Be Patient and Prepared
Take a deep breath and be gentle and calm. Prior to starting, purchase specific cat nail trimmers that are comfortable to handle, are rubber coated to avoid slipping, and that have a stainless steel blade.
Cut your cats nails in a quiet room without distractions. It is important to provide a non-slip surface for cats to stand on like a yoga mat. When choosing a time to cut nails, best to do when your cat is relaxed and not mid-play for example.

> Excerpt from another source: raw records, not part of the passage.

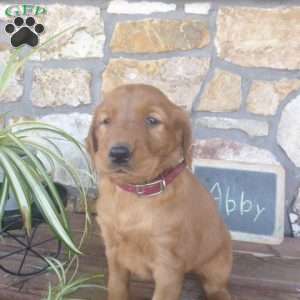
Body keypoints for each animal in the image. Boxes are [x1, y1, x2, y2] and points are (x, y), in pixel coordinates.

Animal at [86, 84, 232, 300]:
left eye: (152, 120)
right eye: (106, 121)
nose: (119, 153)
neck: (136, 192)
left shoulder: (168, 265)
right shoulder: (112, 251)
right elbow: (116, 287)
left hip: (218, 261)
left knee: (216, 286)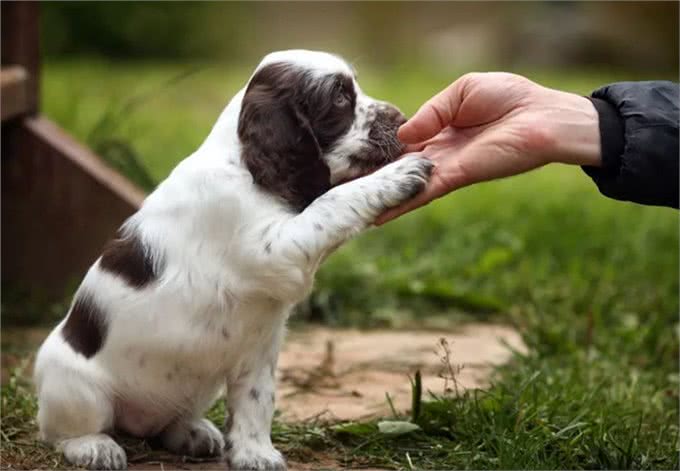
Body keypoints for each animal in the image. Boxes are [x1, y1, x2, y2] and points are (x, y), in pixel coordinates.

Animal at [33, 49, 430, 470]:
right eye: (339, 98)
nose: (402, 119)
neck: (244, 165)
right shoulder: (274, 249)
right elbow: (331, 202)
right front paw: (397, 176)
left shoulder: (259, 349)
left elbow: (256, 402)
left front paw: (255, 454)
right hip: (75, 386)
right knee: (63, 430)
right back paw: (94, 446)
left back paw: (192, 433)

Start Slowly and Take It One Step at a Time
Clip one nail and offer a treat at the same time. If your cat stays relaxed, then trim the second nail while the cat is eating; if your cat stays relaxed, build up to trimming five nails in one session. Be ready, at first, to only clip one paw, or even only one or two claws, while your cat gets used to it.
Make It Positive
Most cats’ experiences with nail trims are far from positive, which results in cats not liking nail trims. Before starting, have some delicious, extra special treats your cats only get during nail trims. A few examples are canned food, whip cream, tuna fish, and anchovy paste. You can also give your cat a cuddle, brush, or play session after depending on their preferences.
Avoid the Quick
Within a cat’s nail, there’s a pink part higher up called the quick. It contains all the nerves and blood vessels, meaning that if you cut into it, it will be painful for your kitty and will bleed. When cutting the nails, it's easy to see where the quick starts, so you can avoid nicking it. If you do cut into it by accident, you can stop the bleeding fairly quickly with a styptic powder.
Ask for Help
If your cat is resistant to claw trimming or to having her paws handled, a qualified training specialist can help you teach your cat to accept and even enjoy nail trims.
A boring environment can lead to destructive scratching and other behavioral issues, so it's important to provide cats with enrichment to help prevent this. Providing enrichment for your cat allows your cat to express these behaviors. An enriched environment should provide various types of scratching surfaces, outlets for predatory and prey behavior, safe places, and should provide an environment in which an animal has variety, choice, and control over their daily activities.
The Problem With Declawing
Scratching is an instinctive behavior needed for your cat's physical and emotional well-being. Unlike human nails, which grow from skin, cats’ claws grow from the last bone in each of their toes. Declawing (onychectomy) is the amputation of this bone, which also involves cutting the tendons, nerves, and ligaments to which the bone is attached. It is a major surgical procedure that can put your cat at risk for a variety of physical and behavioral problems. In many countries around the world declawing is illegal, as it is considered inhumane.